On Saturday night, TCM is looking at the nominees for Best Picture of 1948, which included two entries from the UK. Laurence Olivier's Hamlet (at 10:30 PM Saturday) won the Best Picture Oscar; its showing is preceded at 8:00 PM by The Red Shoes. Anton Walbrook plays Boris, who runs not an Internet discussion forum but a ballet company. He expects complete loyalty to art from the folks he hires, witht his latest discovery being the ballerina Victoria (Moira Shearer). He wants her to be the lead dancer in the "Red Shoes" ballet, with music composed by Julian (Marius Goring). However, Victoria and Julian find themselves beginning to fall in love with each other, raising the question of whether she can effectively perform the difficult ballet. The music won an Oscar; amazingly, the absolutely gorgeous Technicolor cinematography by Jack Cardiff didn't get a nomination.

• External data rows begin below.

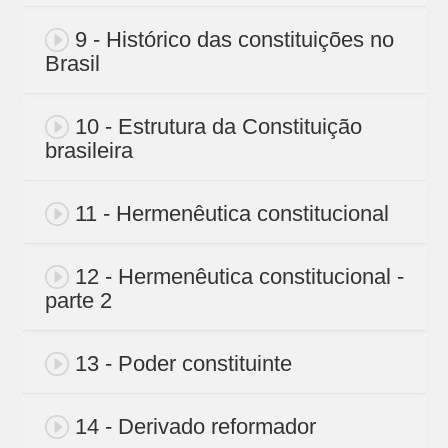
9 - Histórico das constituições no
Brasil
10 - Estrutura da Constituição
brasileira
11 - Hermenêutica constitucional
12 - Hermenêutica constitucional -
parte 2
13 - Poder constituinte
14 - Derivado reformador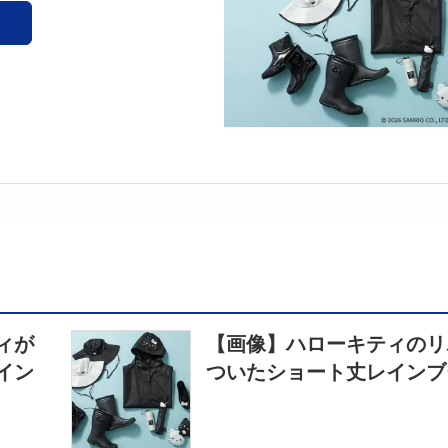
ィが
【画像】ハローキティのリ
イン
ついたショート丈レインブ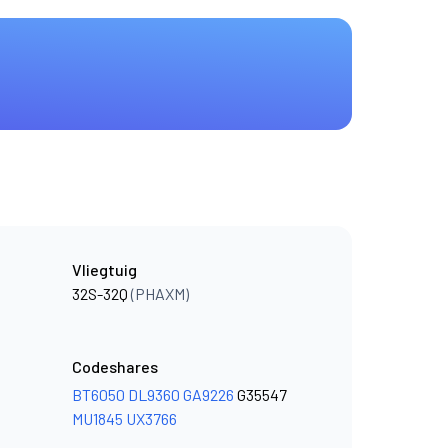
Vliegtuig
32S-32Q
(PHAXM)
Codeshares
BT6050
DL9360
GA9226
G35547
MU1845
UX3766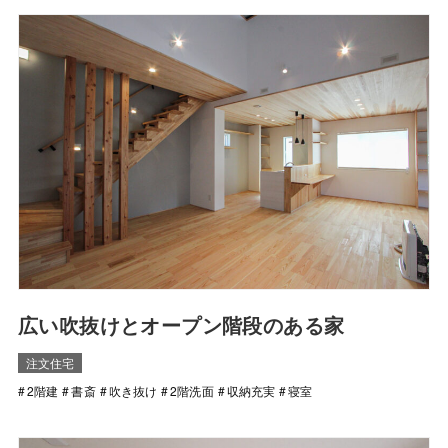
広い吹抜けとオープン階段のある家
注文住宅
2階建
書斎
吹き抜け
2階洗面
収納充実
寝室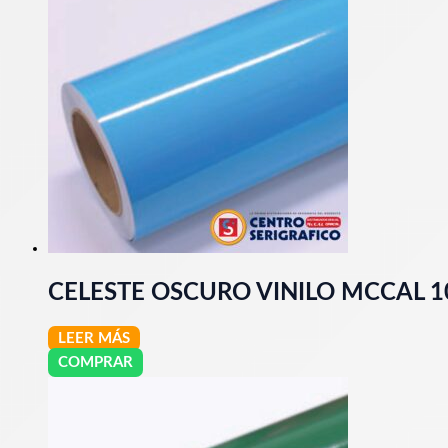
CELESTE OSCURO VINILO MCCAL 
LEER MÁS
COMPRAR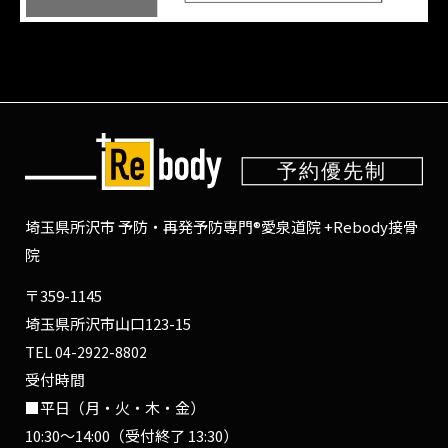
埼玉県所沢市 予防・再発予防専門®愛泉道院 +Rebody接骨
院
〒359-1145
埼玉県所沢市山口123-15
TEL
04-2922-8802
受付時間
■平日（月・火・木・金）
10:30〜14:00（受付終了 13:30）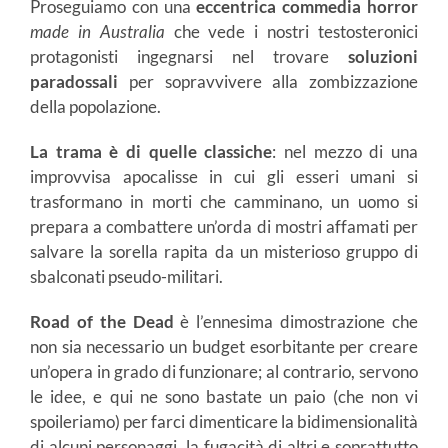
Proseguiamo con una
eccentrica commedia horror
made in Australia
che vede i nostri testosteronici
protagonisti ingegnarsi nel trovare
soluzioni
paradossali
per sopravvivere alla zombizzazione
della popolazione.
La trama è di quelle classiche
: nel mezzo di una
improvvisa apocalisse in cui gli esseri umani si
trasformano in morti che camminano, un uomo si
prepara a combattere un’orda di mostri affamati per
salvare la sorella rapita da un misterioso gruppo di
sbalconati pseudo-militari.
Road of the Dead
è l’ennesima dimostrazione che
non sia necessario un budget esorbitante per creare
un’opera in grado di funzionare; al contrario, servono
le idee, e qui ne sono bastate un paio (che non vi
spoileriamo) per farci dimenticare la bidimensionalità
di alcuni personaggi, la fugacità di altri e soprattutto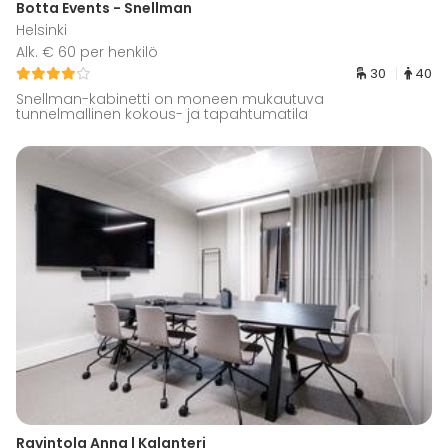
Botta Events - Snellman
Helsinki
Alk. € 60 per henkilö
30
40
Snellman-kabinetti on moneen mukautuva
tunnelmallinen kokous- ja tapahtumatila
Ravintola Anna | Kalanteri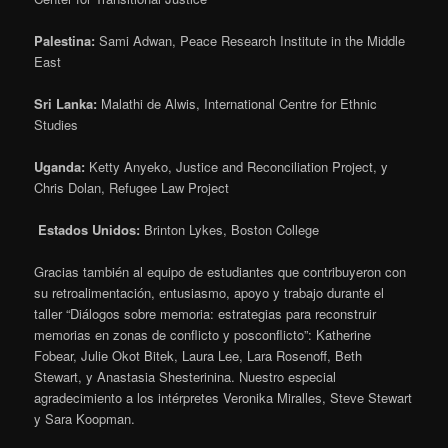
Palestina:
Sami Adwan, Peace Research Institute in the Middle
East
Sri Lanka:
Malathi de Alwis, International Centre for Ethnic
Studies
Uganda:
Ketty Anyeko, Justice and Reconciliation Project, y
Chris Dolan, Refugee Law Project
Estados Unidos:
Brinton Lykes, Boston College
Gracias también al equipo de estudiantes que contribuyeron con
su retroalimentación, entusiasmo, apoyo y trabajo durante el
taller “Diálogos sobre memoria: estrategias para reconstruir
memorias en zonas de conflicto y posconflicto”: Katherine
Fobear, Julie Okot Bitek, Laura Lee, Lara Rosenoff, Beth
Stewart, y Anastasia Shesterinina. Nuestro especial
agradecimiento a los intérpretes Veronika Miralles, Steve Stewart
y Sara Koopman.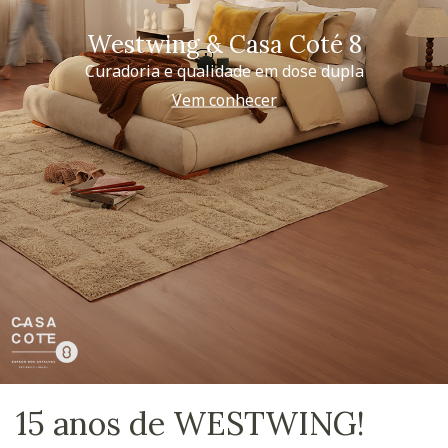
Westwing & Casa Coté 8
Curadoria e qualidade em dose dupla
Vem conhecer
15 anos de WESTWING!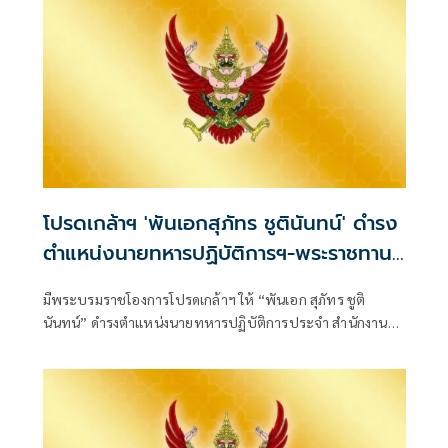
โปรดเกล้าฯ 'พันเอกสุภัทร ชูตินันทน์' ดำรง
ตำแหน่งนายทหารปฏิบัติการฯ-พระราชทาน
ยศ 'พลตรี'
มีพระบรมราชโองการโปรดเกล้าฯ ให้ “พันเอก สุภัทร ชูติ
นันทน์” ดำรงตำแหน่งนายทหารปฏิบัติการประจำ สำนักงาน
รองผู้บัญชาการกองบัญชากา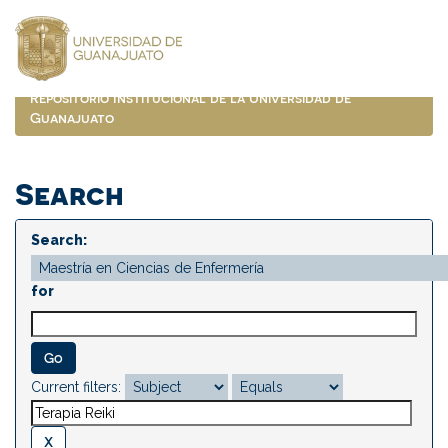
Skip
navigation
Repositorio Institucional de la Universidad de
Guanajuato
Search
Search:
for
Current filters: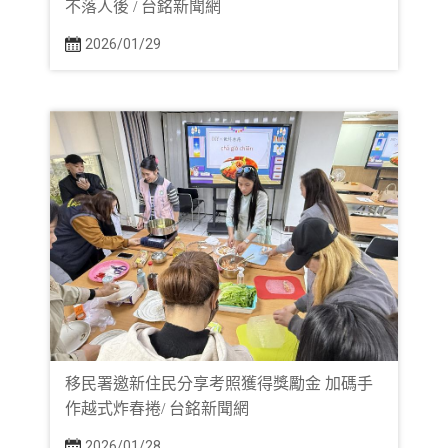
不落人後 / 台銘新聞網
2026/01/29
移民署邀新住民分享考照獲得獎勵金 加碼手
作越式炸春捲/ 台銘新聞網
2026/01/28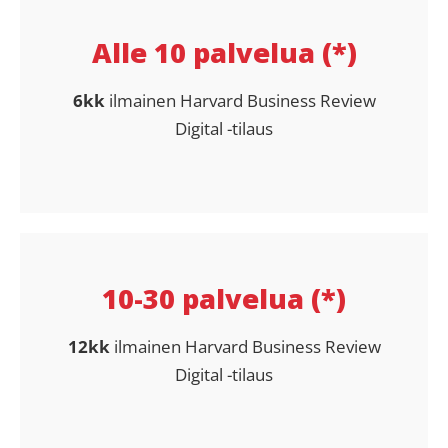
Alle 10 palvelua (*)
6kk
ilmainen Harvard Business Review
Digital -tilaus
10-30 palvelua (*)
12kk
ilmainen Harvard Business Review
Digital -tilaus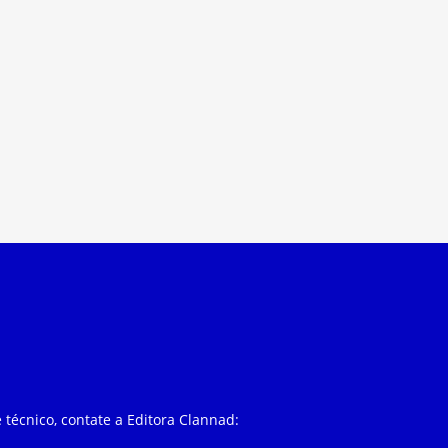
 técnico, contate a Editora Clannad: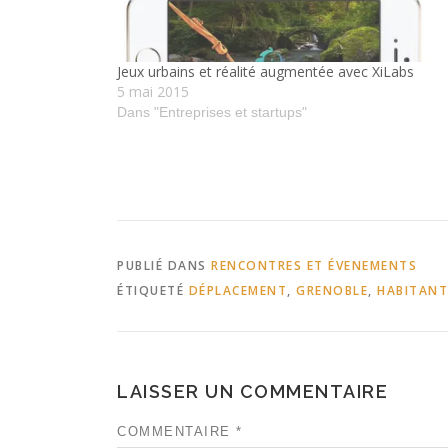
Jeux urbains et réalité augmentée avec XiLabs
5 mai 2015
Dans "Entreprises et startups"
PUBLIÉ DANS
RENCONTRES ET ÉVENEMENTS
ÉTIQUETÉ
DÉPLACEMENT
,
GRENOBLE
,
HABITANT
LAISSER UN COMMENTAIRE
COMMENTAIRE
*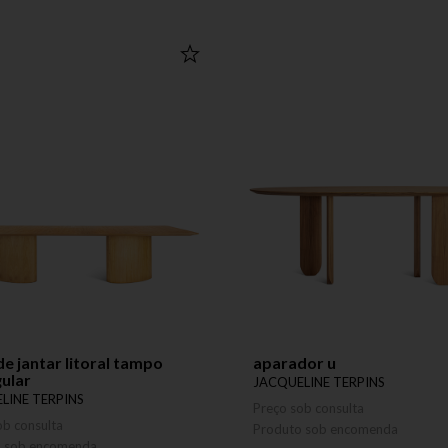
e jantar litoral tampo
aparador u
ular
JACQUELINE TERPINS
LINE TERPINS
Preço sob consulta
ob consulta
Produto sob encomenda
o sob encomenda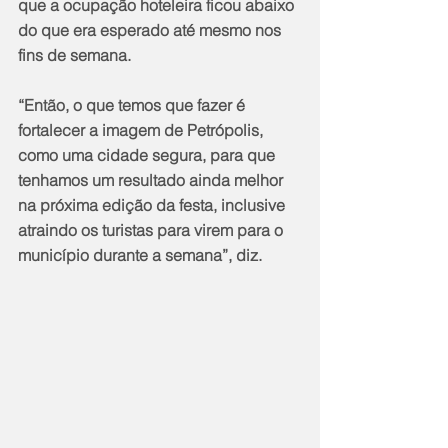
que a ocupação hoteleira ficou abaixo 
do que era esperado até mesmo nos 
fins de semana.
“Então, o que temos que fazer é 
fortalecer a imagem de Petrópolis, 
como uma cidade segura, para que 
tenhamos um resultado ainda melhor 
na próxima edição da festa, inclusive 
atraindo os turistas para virem para o 
município durante a semana”, diz.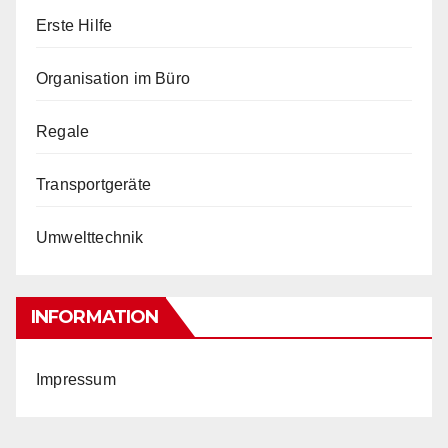
Erste Hilfe
Organisation im Büro
Regale
Transportgeräte
Umwelttechnik
INFORMATION
Impressum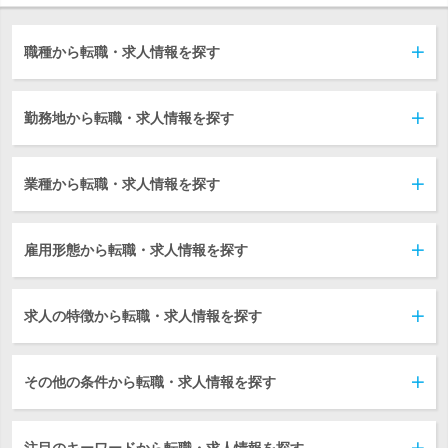
職種から転職・求人情報を探す
勤務地から転職・求人情報を探す
業種から転職・求人情報を探す
雇用形態から転職・求人情報を探す
求人の特徴から転職・求人情報を探す
その他の条件から転職・求人情報を探す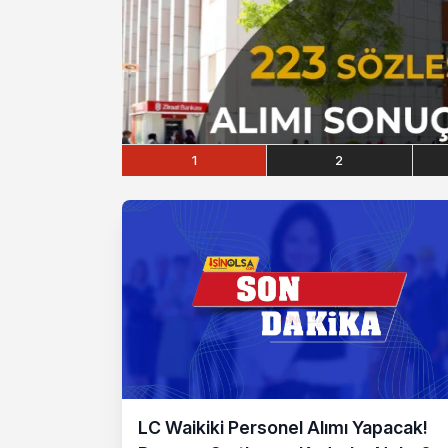
1
2
LC Waikiki Personel Alımı Yapacak!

And finally, for the Oscar-nominated shorts. I don't mention Pete Smith all that much because his brand of humor is something I generally find grating. It's generally observational humor with 1930s/40s era snark that doesn't hold up so well. But if you want to see an example, you could do worse than ot watch Movie Pests, a little after 9:15 AM Thursday. The title is self-explanatory: the type of pests you might encounter when going to the movies. Nowadays, that would be people whose phones go off and who answer them during the movie, but they didn't have cell phones back in 1944. Instead, the nuisances include things like women with big hats who won't take the hats off. How much do people go out in public wearing hats other than baseball caps nowadays? At least some of the stuff is more timeless, like constantly getting a knee in the back of your seat. And don't you dare tick off the theater owners by talking about the overpriced snacks on offer! Is it any reason people would rather watch good movies in their home theaters, and only go to the real thing for IMAX effects they can't get at home?